I’ve been perusing the 2017 Deloitte Global Capital Trends Report almost non-stop since it came out. Essentially, it points to one of the many truths of the future of HR: innovation will be key to our survival, specifically the need to embrace technology and advance at the speed of the business. It’s something we’re not doing as a global practice, and we’re falling behind in epic proportions.

According to the subsequent summaries of the report, we’re resisting the embrace of technology and the leadership needed to use it as a change agent across the board. There’s one quote from the Southeast Asia synopsis that encapsulates just how far we need to go:

“It appears that HR and talent management professionals in Southeast Asia have some way to go in this regard. While 64% of the respondents acknowledge that HR should be involved as an advisor in some way as their organizations move towards augmenting the talent pool with robotics, cognitive tools and AI systems, none of them think that HR should be leading the effort. 36% feel that HR should be minimally involved at most.”

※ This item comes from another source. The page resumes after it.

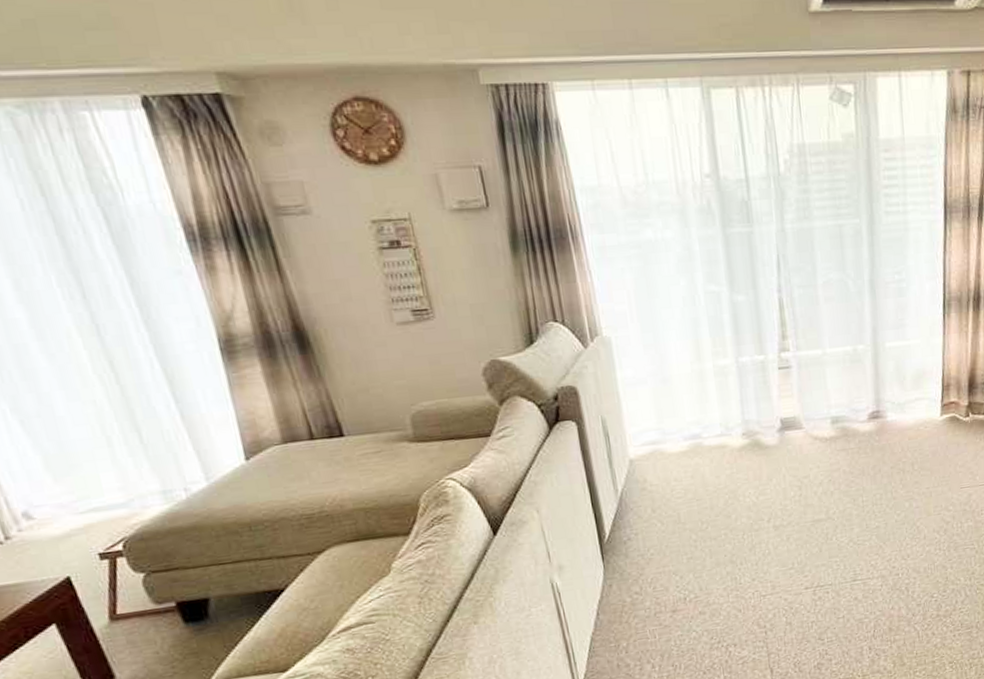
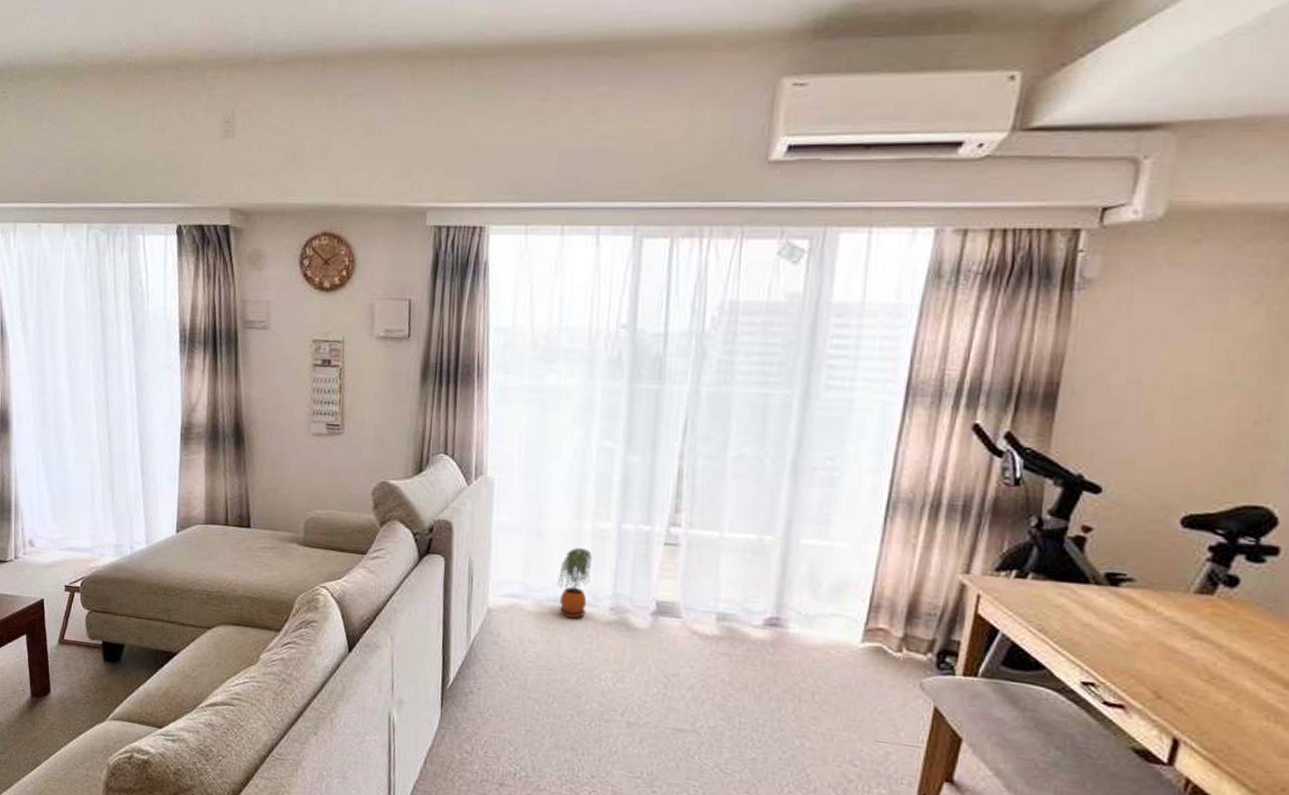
potted plant: none [690,386,722,451] -> present [557,547,592,619]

I honestly can’t stop thinking about this. Because this broadcasts everything negative we ever hear about HR, that we’re antiquated and not leading the business. It’s my greatest fear realized, yet it’s also a rallying cry.

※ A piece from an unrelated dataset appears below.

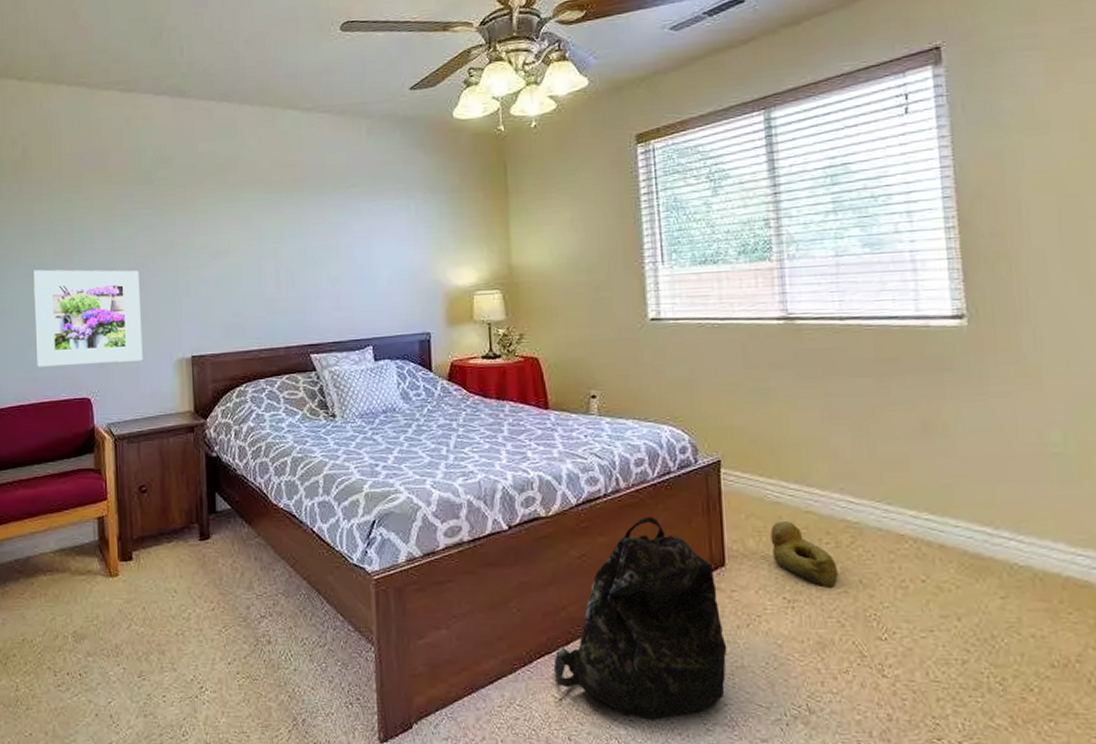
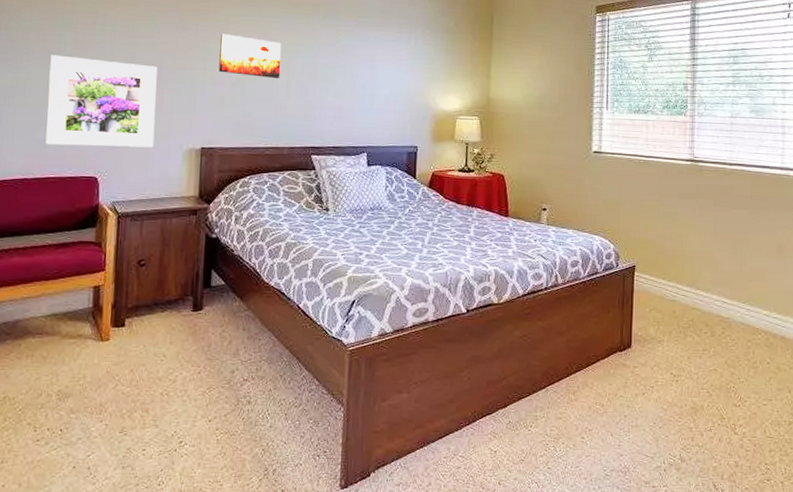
wall art: none [200,225,268,270] -> present [219,34,282,78]
backpack: present [554,516,727,720] -> none [493,306,627,468]
rubber duck: present [770,522,838,586] -> none [666,315,711,365]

Ladies and gentlemen, fellow peers of Human Resources, that quote is the sound of the death knell for our practice if we continue on this path. We must embrace innovation with HR, and we must do it now.

There is no mistaking that technology has completely reshaped the way business runs today. You need only look at the smartphone in your hand, and your ability to order groceries from your Alexa in your house to know what I’m talking about. Cloud-based services, virtual workplaces, mobile-based lifestyles, social media — it’s here, everyone. The future of innovation in the workplace we’ve talked about for years is here.

Our businesses have already realized this need to embrace innovation and have mobilized around it, trading a manufacturing mentality in exchange for an information-based one. Yet somehow HR lags behind the businesses we support around the world. We almost seem resistant to understanding how big data enhances our delivery, how our core processes are not the path to winning but merely an offering, and how HR alone holds the keys to corporate capacity; only human resources can truly create the agility of putting the right talent in front of the right opportunity at the right time. We should own these aspects of corporate innovation, yet we’re dragging our heels on it for some reason.

We must act.

Now is the time to embrace innovation within HR, to expand our minds and understand how corporations can be best served by strategic HR. Now is the time to acquire the technical and business acumen we need, build the data warehouses for the information edge we require, and the skill to bring these tools together as part of the leadership only we can provide. Predictive analytics is the future of human resources action; it is the ability to inform decisions before they’re necessary, to find the right skills before they’re needed, to be in the right place before the market is keen to it.

Our time is now. HR must not delay on its embrace of innovation. We are worth so much more, we are capable of such incredible feats of business leadership.

We must act now. Our time is running out.